An electric arc flash is a dangerous release of energy created by an electrical fault that contains thermal energy, molten metal, pressure waves, acoustical energy and debris.

The thermal energy released in an arc flash is measured in calories per centimeter squared. A typical arc flash can release energy from a few calories up to 20 and exposures between 20 and 40 calories are not uncommon.

Every day cloths made from Cotton or poly cotton fabrics can be readily ignited at these exposure levels and once ignited, they will continue to burn long after the arc flash is over dramatically increasing the extent and severity of burn injury.

Several years ago it became apparent that NFPA 70E was growing rapidly, would be the primary standard of the future and that a large number of maintenance and electrical workers would be affected.
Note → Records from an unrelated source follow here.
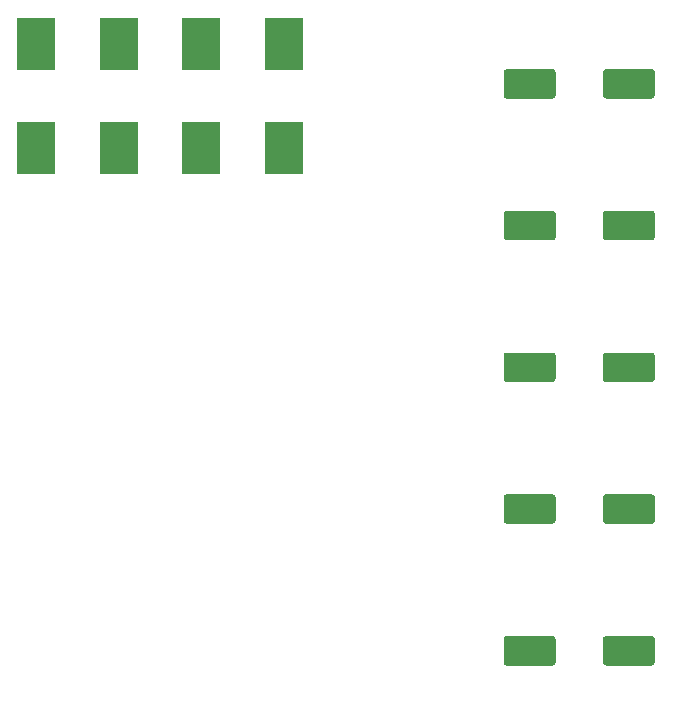
<source format=gbr>
%TF.GenerationSoftware,KiCad,Pcbnew,(5.1.6)-1*%
%TF.CreationDate,2020-10-02T15:43:25+02:00*%
%TF.ProjectId,netzteilegeregelt,6e65747a-7465-4696-9c65-676572656765,rev?*%
%TF.SameCoordinates,Original*%
%TF.FileFunction,Paste,Bot*%
%TF.FilePolarity,Positive*%
%FSLAX46Y46*%
G04 Gerber Fmt 4.6, Leading zero omitted, Abs format (unit mm)*
G04 Created by KiCad (PCBNEW (5.1.6)-1) date 2020-10-02 15:43:25*
%MOMM*%
%LPD*%
G01*
G04 APERTURE LIST*
%ADD10R,3.300000X4.500000*%
G04 APERTURE END LIST*
D10*
%TO.C,D4*%
X71000000Y-95400000D03*
X71000000Y-86600000D03*
%TD*%
%TO.C,D3*%
X78000000Y-86600000D03*
X78000000Y-95400000D03*
%TD*%
%TO.C,D2*%
X92000000Y-95400000D03*
X92000000Y-86600000D03*
%TD*%
%TO.C,D1*%
X85000000Y-86600000D03*
X85000000Y-95400000D03*
%TD*%
%TO.C,C5*%
G36*
G01*
X119000000Y-115000000D02*
X119000000Y-113000000D01*
G75*
G02*
X119250000Y-112750000I250000J0D01*
G01*
X123150000Y-112750000D01*
G75*
G02*
X123400000Y-113000000I0J-250000D01*
G01*
X123400000Y-115000000D01*
G75*
G02*
X123150000Y-115250000I-250000J0D01*
G01*
X119250000Y-115250000D01*
G75*
G02*
X119000000Y-115000000I0J250000D01*
G01*
G37*
G36*
G01*
X110600000Y-115000000D02*
X110600000Y-113000000D01*
G75*
G02*
X110850000Y-112750000I250000J0D01*
G01*
X114750000Y-112750000D01*
G75*
G02*
X115000000Y-113000000I0J-250000D01*
G01*
X115000000Y-115000000D01*
G75*
G02*
X114750000Y-115250000I-250000J0D01*
G01*
X110850000Y-115250000D01*
G75*
G02*
X110600000Y-115000000I0J250000D01*
G01*
G37*
%TD*%
%TO.C,C4*%
G36*
G01*
X119000000Y-139000000D02*
X119000000Y-137000000D01*
G75*
G02*
X119250000Y-136750000I250000J0D01*
G01*
X123150000Y-136750000D01*
G75*
G02*
X123400000Y-137000000I0J-250000D01*
G01*
X123400000Y-139000000D01*
G75*
G02*
X123150000Y-139250000I-250000J0D01*
G01*
X119250000Y-139250000D01*
G75*
G02*
X119000000Y-139000000I0J250000D01*
G01*
G37*
G36*
G01*
X110600000Y-139000000D02*
X110600000Y-137000000D01*
G75*
G02*
X110850000Y-136750000I250000J0D01*
G01*
X114750000Y-136750000D01*
G75*
G02*
X115000000Y-137000000I0J-250000D01*
G01*
X115000000Y-139000000D01*
G75*
G02*
X114750000Y-139250000I-250000J0D01*
G01*
X110850000Y-139250000D01*
G75*
G02*
X110600000Y-139000000I0J250000D01*
G01*
G37*
%TD*%
%TO.C,C3*%
G36*
G01*
X119000000Y-91000000D02*
X119000000Y-89000000D01*
G75*
G02*
X119250000Y-88750000I250000J0D01*
G01*
X123150000Y-88750000D01*
G75*
G02*
X123400000Y-89000000I0J-250000D01*
G01*
X123400000Y-91000000D01*
G75*
G02*
X123150000Y-91250000I-250000J0D01*
G01*
X119250000Y-91250000D01*
G75*
G02*
X119000000Y-91000000I0J250000D01*
G01*
G37*
G36*
G01*
X110600000Y-91000000D02*
X110600000Y-89000000D01*
G75*
G02*
X110850000Y-88750000I250000J0D01*
G01*
X114750000Y-88750000D01*
G75*
G02*
X115000000Y-89000000I0J-250000D01*
G01*
X115000000Y-91000000D01*
G75*
G02*
X114750000Y-91250000I-250000J0D01*
G01*
X110850000Y-91250000D01*
G75*
G02*
X110600000Y-91000000I0J250000D01*
G01*
G37*
%TD*%
%TO.C,C2*%
G36*
G01*
X119000000Y-127000000D02*
X119000000Y-125000000D01*
G75*
G02*
X119250000Y-124750000I250000J0D01*
G01*
X123150000Y-124750000D01*
G75*
G02*
X123400000Y-125000000I0J-250000D01*
G01*
X123400000Y-127000000D01*
G75*
G02*
X123150000Y-127250000I-250000J0D01*
G01*
X119250000Y-127250000D01*
G75*
G02*
X119000000Y-127000000I0J250000D01*
G01*
G37*
G36*
G01*
X110600000Y-127000000D02*
X110600000Y-125000000D01*
G75*
G02*
X110850000Y-124750000I250000J0D01*
G01*
X114750000Y-124750000D01*
G75*
G02*
X115000000Y-125000000I0J-250000D01*
G01*
X115000000Y-127000000D01*
G75*
G02*
X114750000Y-127250000I-250000J0D01*
G01*
X110850000Y-127250000D01*
G75*
G02*
X110600000Y-127000000I0J250000D01*
G01*
G37*
%TD*%
%TO.C,C1*%
G36*
G01*
X119000000Y-103000000D02*
X119000000Y-101000000D01*
G75*
G02*
X119250000Y-100750000I250000J0D01*
G01*
X123150000Y-100750000D01*
G75*
G02*
X123400000Y-101000000I0J-250000D01*
G01*
X123400000Y-103000000D01*
G75*
G02*
X123150000Y-103250000I-250000J0D01*
G01*
X119250000Y-103250000D01*
G75*
G02*
X119000000Y-103000000I0J250000D01*
G01*
G37*
G36*
G01*
X110600000Y-103000000D02*
X110600000Y-101000000D01*
G75*
G02*
X110850000Y-100750000I250000J0D01*
G01*
X114750000Y-100750000D01*
G75*
G02*
X115000000Y-101000000I0J-250000D01*
G01*
X115000000Y-103000000D01*
G75*
G02*
X114750000Y-103250000I-250000J0D01*
G01*
X110850000Y-103250000D01*
G75*
G02*
X110600000Y-103000000I0J250000D01*
G01*
G37*
%TD*%
M02*

</source>
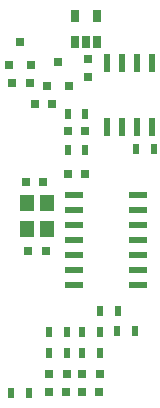
<source format=gbr>
G04 #@! TF.GenerationSoftware,KiCad,Pcbnew,(6.0.0-rc1-dev-135-gb4df06c)*
G04 #@! TF.CreationDate,2018-09-05T13:03:13+03:00*
G04 #@! TF.ProjectId,rs485-moist-sensor,72733438352D6D6F6973742D73656E73,rev?*
G04 #@! TF.SameCoordinates,Original*
G04 #@! TF.FileFunction,Soldermask,Top*
G04 #@! TF.FilePolarity,Negative*
%FSLAX46Y46*%
G04 Gerber Fmt 4.6, Leading zero omitted, Abs format (unit mm)*
G04 Created by KiCad (PCBNEW (6.0.0-rc1-dev-135-gb4df06c)) date 2018 September 05, Wednesday 13:03:13*
%MOMM*%
%LPD*%
G01*
G04 APERTURE LIST*
%ADD10R,1.200000X1.400000*%
%ADD11R,0.800000X0.700000*%
%ADD12R,1.500000X0.600000*%
%ADD13R,0.600000X1.550000*%
%ADD14R,0.800100X0.800100*%
%ADD15R,0.800000X0.750000*%
%ADD16R,0.500000X0.900000*%
%ADD17R,0.750000X0.800000*%
%ADD18R,0.650000X1.060000*%
G04 APERTURE END LIST*
D10*
G04 #@! TO.C,X1*
X91800000Y-42900000D03*
X91800000Y-40700000D03*
X90100000Y-40700000D03*
X90100000Y-42900000D03*
G04 #@! TD*
D11*
G04 #@! TO.C,D1*
X93410000Y-56642000D03*
X92010000Y-56642000D03*
G04 #@! TD*
G04 #@! TO.C,D2*
X96204000Y-56642000D03*
X94804000Y-56642000D03*
G04 #@! TD*
D12*
G04 #@! TO.C,IC1*
X94100000Y-39990000D03*
X94100000Y-41260000D03*
X94100000Y-42530000D03*
X94100000Y-43800000D03*
X94100000Y-45070000D03*
X94100000Y-46340000D03*
X94100000Y-47610000D03*
X99500000Y-47610000D03*
X99500000Y-46340000D03*
X99500000Y-45070000D03*
X99500000Y-43800000D03*
X99500000Y-42530000D03*
X99500000Y-41260000D03*
X99500000Y-39990000D03*
G04 #@! TD*
D13*
G04 #@! TO.C,U1*
X96845000Y-28800000D03*
X98115000Y-28800000D03*
X99385000Y-28800000D03*
X100655000Y-28800000D03*
X100655000Y-34200000D03*
X99385000Y-34200000D03*
X98115000Y-34200000D03*
X96845000Y-34200000D03*
G04 #@! TD*
D14*
G04 #@! TO.C,U2*
X92750000Y-28751780D03*
X93700000Y-30750760D03*
X91800000Y-30750760D03*
G04 #@! TD*
G04 #@! TO.C,Q1*
X89500000Y-27001780D03*
X90450000Y-29000760D03*
X88550000Y-29000760D03*
G04 #@! TD*
D15*
G04 #@! TO.C,C1*
X91700000Y-44700000D03*
X90200000Y-44700000D03*
G04 #@! TD*
G04 #@! TO.C,C2*
X90000000Y-38900000D03*
X91500000Y-38900000D03*
G04 #@! TD*
G04 #@! TO.C,C3*
X93550000Y-38200000D03*
X95050000Y-38200000D03*
G04 #@! TD*
G04 #@! TO.C,C4*
X93460000Y-55118000D03*
X91960000Y-55118000D03*
G04 #@! TD*
G04 #@! TO.C,C5*
X94754000Y-55118000D03*
X96254000Y-55118000D03*
G04 #@! TD*
G04 #@! TO.C,C6*
X95050000Y-34600000D03*
X93550000Y-34600000D03*
G04 #@! TD*
D16*
G04 #@! TO.C,R1*
X95050000Y-36200000D03*
X93550000Y-36200000D03*
G04 #@! TD*
G04 #@! TO.C,R2*
X96278000Y-49784000D03*
X97778000Y-49784000D03*
G04 #@! TD*
G04 #@! TO.C,R4*
X88750000Y-56750000D03*
X90250000Y-56750000D03*
G04 #@! TD*
G04 #@! TO.C,R5*
X93460000Y-51562000D03*
X91960000Y-51562000D03*
G04 #@! TD*
G04 #@! TO.C,R6*
X94754000Y-51562000D03*
X96254000Y-51562000D03*
G04 #@! TD*
G04 #@! TO.C,R7*
X91960000Y-53340000D03*
X93460000Y-53340000D03*
G04 #@! TD*
G04 #@! TO.C,R8*
X96254000Y-53340000D03*
X94754000Y-53340000D03*
G04 #@! TD*
G04 #@! TO.C,TH1*
X97750000Y-51500000D03*
X99250000Y-51500000D03*
G04 #@! TD*
D15*
G04 #@! TO.C,C7*
X90750000Y-32250000D03*
X92250000Y-32250000D03*
G04 #@! TD*
G04 #@! TO.C,C8*
X88850000Y-30500000D03*
X90350000Y-30500000D03*
G04 #@! TD*
D17*
G04 #@! TO.C,C9*
X95250000Y-28500000D03*
X95250000Y-30000000D03*
G04 #@! TD*
D18*
G04 #@! TO.C,D4*
X94150000Y-27000000D03*
X95100000Y-27000000D03*
X96050000Y-27000000D03*
X96050000Y-24800000D03*
X94150000Y-24800000D03*
G04 #@! TD*
D16*
G04 #@! TO.C,R3*
X95050000Y-33100000D03*
X93550000Y-33100000D03*
G04 #@! TD*
G04 #@! TO.C,R9*
X99350000Y-36100000D03*
X100850000Y-36100000D03*
G04 #@! TD*
M02*

</source>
Our goal was to create real world arc flashes using common 480 volt electrical equipment to help companies better understand the magnitude of the arc flash hazard that exists in nearly every facility in the world.
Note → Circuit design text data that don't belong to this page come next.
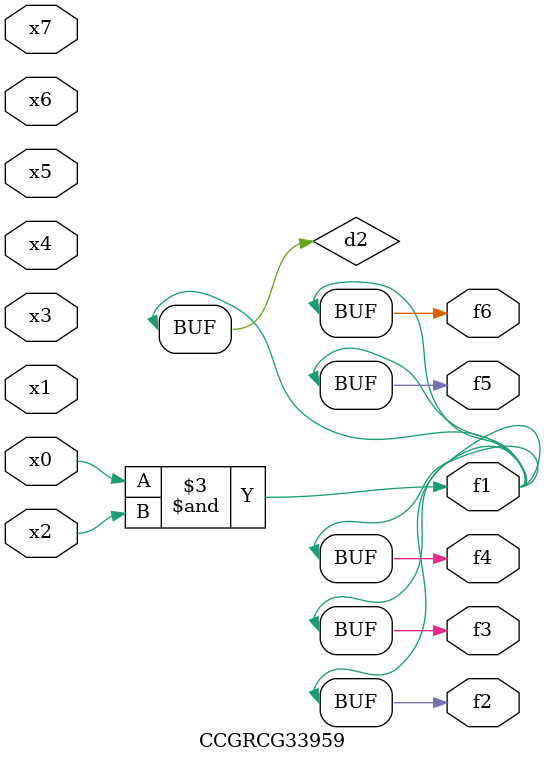
<source format=v>
module CCGRCG33959(
	input x0, x1, x2, x3, x4, x5, x6, x7,
	output f1, f2, f3, f4, f5, f6
);

	wire d1, d2;

	nor (d1, x3, x6);
	and (d2, x0, x2);
	assign f1 = d2;
	assign f2 = d2;
	assign f3 = d2;
	assign f4 = d2;
	assign f5 = d2;
	assign f6 = d2;
endmodule

</source>
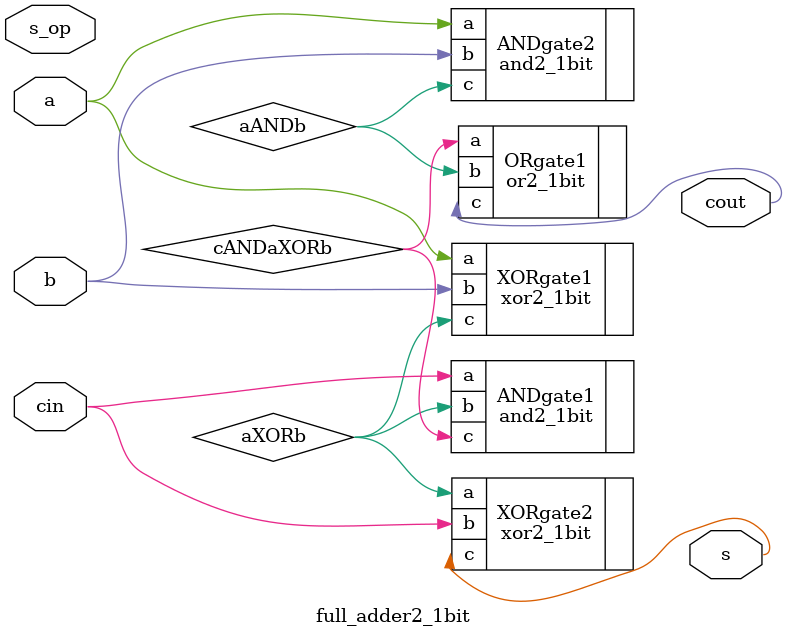
<source format=v>
`timescale 100ps/100ps

module full_adder2_1bit(a, b, cin, s_op, cout, s);
input a;
input b;
input cin;
input [1:0]s_op;
output s;
output cout; ////good untill 9 line
wire aXORb;
wire cANDaXORb;
wire aANDb;
xor2_1bit XORgate1 (.a(a), .b(b), .c(aXORb));
xor2_1bit XORgate2 (.a(aXORb), .b(cin), .c(s));
and2_1bit ANDgate1 (.a(cin), .b(aXORb), .c(cANDaXORb));
and2_1bit ANDgate2 (.a(a), .b(b), .c(aANDb));
or2_1bit ORgate1 (.a(cANDaXORb), .b(aANDb), .c(cout));
endmodule

</source>
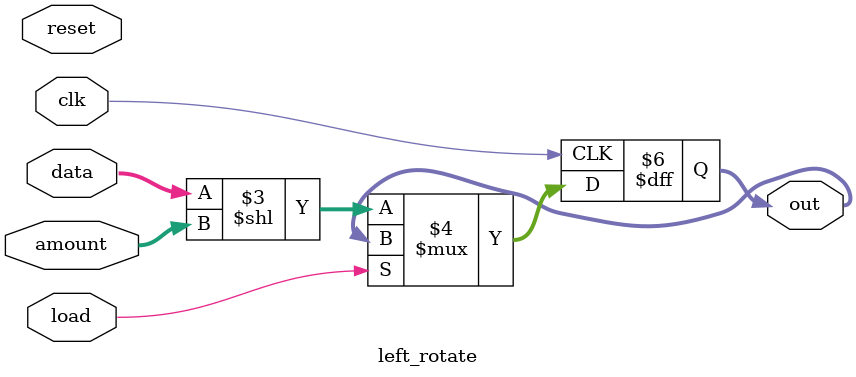
<source format=v>
module left_rotate(clk,reset,amount,data,load,out);
input clk,reset;
input [2:0] amount;
input [7:0] data;
input load;
output reg [7:0] out;
// when load is high, load data to out
// otherwise rotate the out register followed by left shift the out register by amount bits
// load is active low
always @(posedge clk)
begin
if (!load) begin
out <= data << amount;
end
end
endmodule

</source>
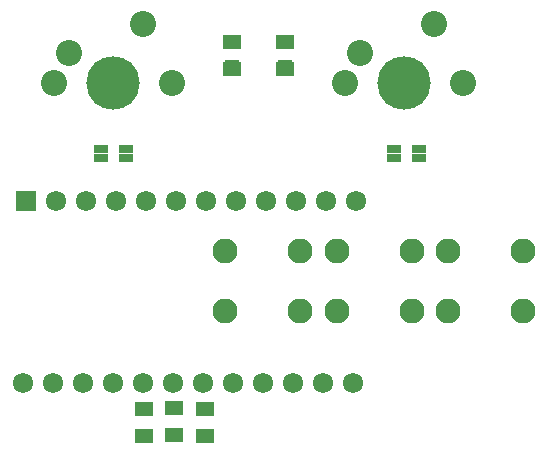
<source format=gts>
G04 Layer_Color=8388736*
%FSLAX24Y24*%
%MOIN*%
G70*
G01*
G75*
%ADD30R,0.0630X0.0474*%
%ADD31R,0.0474X0.0277*%
%ADD32C,0.0867*%
%ADD33C,0.0830*%
%ADD34C,0.0678*%
%ADD35R,0.0678X0.0678*%
%ADD36R,0.0474X0.0474*%
%ADD37R,0.0395X0.0277*%
%ADD38C,0.1780*%
D30*
X10790Y15600D02*
D03*
Y16500D02*
D03*
X9040Y15610D02*
D03*
Y16510D02*
D03*
X8120Y3360D02*
D03*
Y4260D02*
D03*
X7090Y3390D02*
D03*
Y4290D02*
D03*
X6090Y3360D02*
D03*
Y4260D02*
D03*
D31*
X4663Y12630D02*
D03*
X5490D02*
D03*
X4663Y12945D02*
D03*
X5490D02*
D03*
X15250Y12938D02*
D03*
X14423D02*
D03*
X15250Y12623D02*
D03*
X14423D02*
D03*
D32*
X3589Y16116D02*
D03*
X6050Y17100D02*
D03*
X13289Y16116D02*
D03*
X15750Y17100D02*
D03*
X7034Y15131D02*
D03*
X3097D02*
D03*
X16734D02*
D03*
X12797D02*
D03*
D33*
X18730Y7520D02*
D03*
X16230Y9520D02*
D03*
Y7520D02*
D03*
X18730Y9520D02*
D03*
X15030Y7520D02*
D03*
X12530Y9520D02*
D03*
Y7520D02*
D03*
X15030Y9520D02*
D03*
X11310Y7520D02*
D03*
X8810Y9520D02*
D03*
Y7520D02*
D03*
X11310Y9520D02*
D03*
D34*
X2070Y5130D02*
D03*
X3070D02*
D03*
X4070D02*
D03*
X5070D02*
D03*
X6070D02*
D03*
X7070D02*
D03*
X8070D02*
D03*
X9070D02*
D03*
X10070D02*
D03*
X11070D02*
D03*
X12070D02*
D03*
X13070D02*
D03*
X3170Y11180D02*
D03*
X4170D02*
D03*
X5170D02*
D03*
X6170D02*
D03*
X7170D02*
D03*
X8170D02*
D03*
X9170D02*
D03*
X10170D02*
D03*
X11170D02*
D03*
X12170D02*
D03*
X13170D02*
D03*
D35*
X2170D02*
D03*
D36*
X10790Y15656D02*
D03*
X9040Y15676D02*
D03*
D37*
X14423Y12938D02*
D03*
D38*
X5066Y15131D02*
D03*
X14766D02*
D03*
M02*

</source>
The learning’s illustrated by the events on this video clearly demonstrate that electrical arc flashes are extremely hazardous events, despite lower voltage versus utilities and that there is no situation regardless of hazard analysis data where you can be assured that non flame resistant clothing will not ignite regardless of whether the fabrics are blends or 100% cotton. Arcs were captured with no manikins to fully capture the event, with manikins wearing 100% cotton and poly cotton and with manikins outfitted with Westex Ultrasoft flame resistant clothing, both new and after 100 industrial launderings. The stripes and numbers that you see on the wall represent feet from the arc gap to illustrate the hazardous zone. Safety professionals and engineers from many fortune 500 companies, training centers and leading unions were in attendance to experience the arc flashes in person. The testing clearly demonstrated that if you work on or near energized parts and equipment, flame resistant protective apparel and other PPE can and does dramatically reduce injuries and save lives.